Reported by Kristyn Anthony
Langara College’s premiere theatre arts program is expanding its breadth thanks to the success of the Studio 58 Legacy Fund, raising almost 10 per cent more than anticipated.
Initially established to celebrate the 50th anniversary of the program, artistic director Kathryn Shaw, former associate director Jane Heyman and Studio 58 graduate Joey Lespérance conceived the idea over dinner one evening in the spring of 2014.
In September, the Langara College Foundation announced the Legacy Fund had exceeded its original goal of $250,000. Over 500 individual donors have contributed to the campaign raising $136,739, which was then matched by the college.
The Legacy Fund supported by past grads and professionals alike
While it wasn’t clear exactly how the additional $23,000 would be spent, on the whole, the fund has given students opportunities such as working with professional actress and program alum Leslie Jones in last season’s production of The Crowd.
“They had the opportunity to observe first hand how a professional actor approaches the work,” Shaw wrote in an email to The Voice. “They were able to ask her questions and get advice on how to survive in the outside world.”
Cameron Mackenzie, co-founder of Zee Zee Theatre, is a graduate of Studio 58 and proud donor to the Legacy Fund.
“Studio 58 is one of the best conservatory theatre programs in the country and when you look at the resources we have, it’s laughable,” Mackenzie said.

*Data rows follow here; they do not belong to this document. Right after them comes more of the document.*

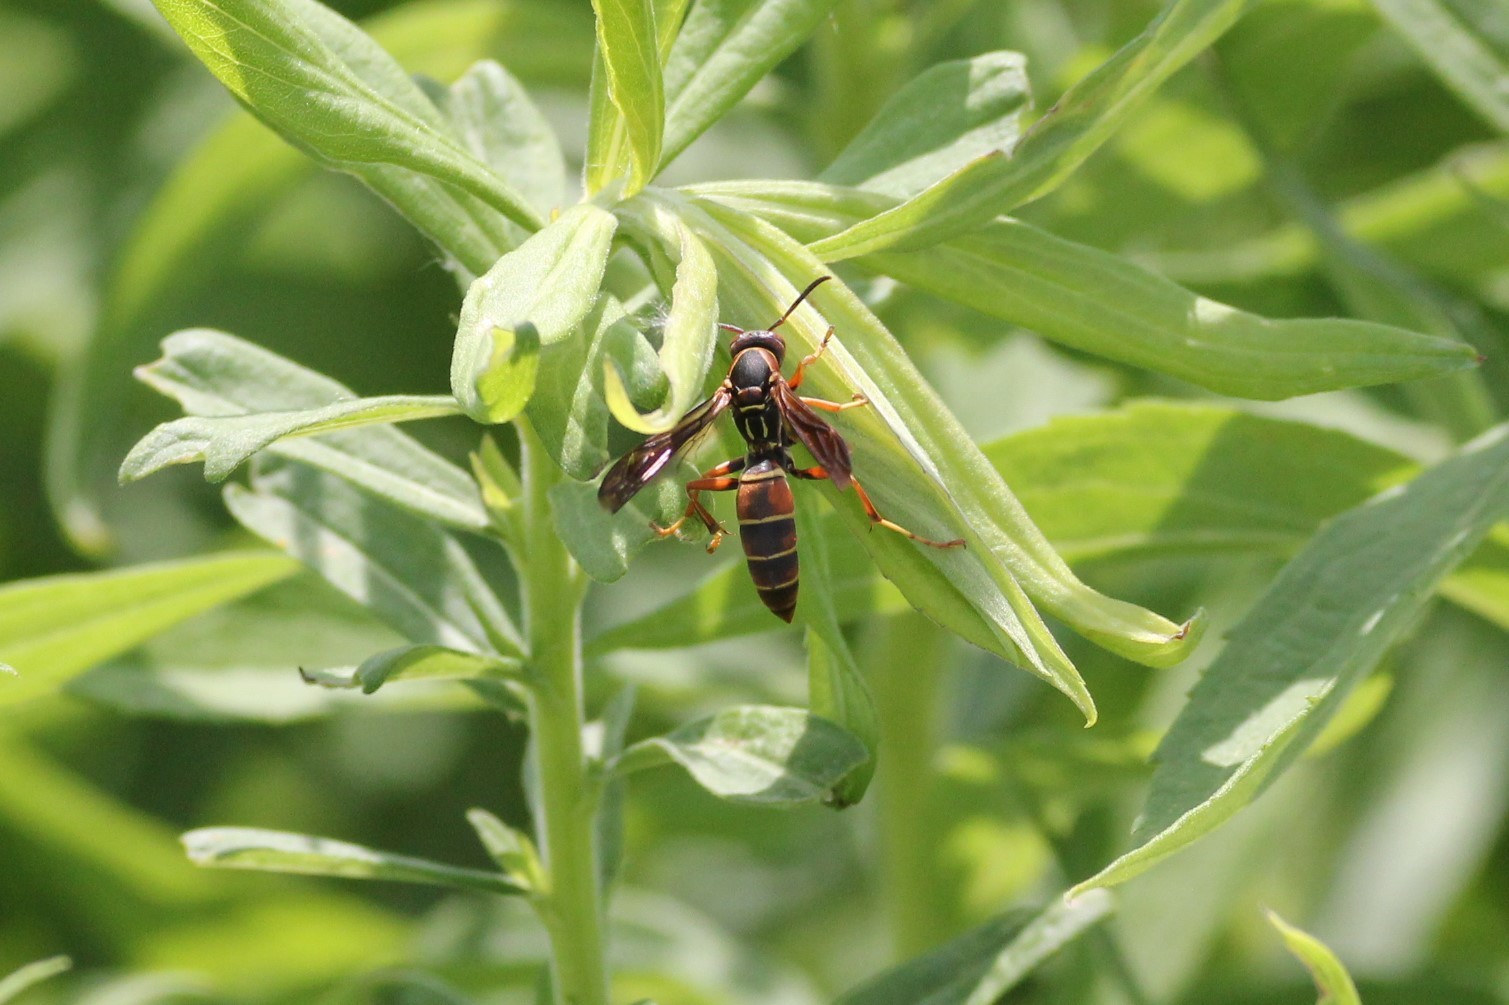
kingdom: Animalia
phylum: Arthropoda
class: Insecta
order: Hymenoptera
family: Eumenidae
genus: Polistes
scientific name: Polistes fuscatus
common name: Dark paper wasp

The expansion will be beneficial to those on stage
David Hudgins is the associate director of Studio 58 and said the advantages the Legacy Fund provides are not always visible on stage. But, he feels it’s had a positive effect on the students, reinforcing the respect people have for the program.
“It’s changed us,” said Hudgins. “We owe a huge debt of gratitude to those who donated.”
Hudgins cited this season’s musical, 42nd Street as an example of the benefits of the fund, allowing for a choreographer to be hired for the length of the run as well as an improved set design.
“It gives us an edge,” he said. “And, it gives the students an experience that we wouldn’t otherwise be able to afford, really enhancing their education.”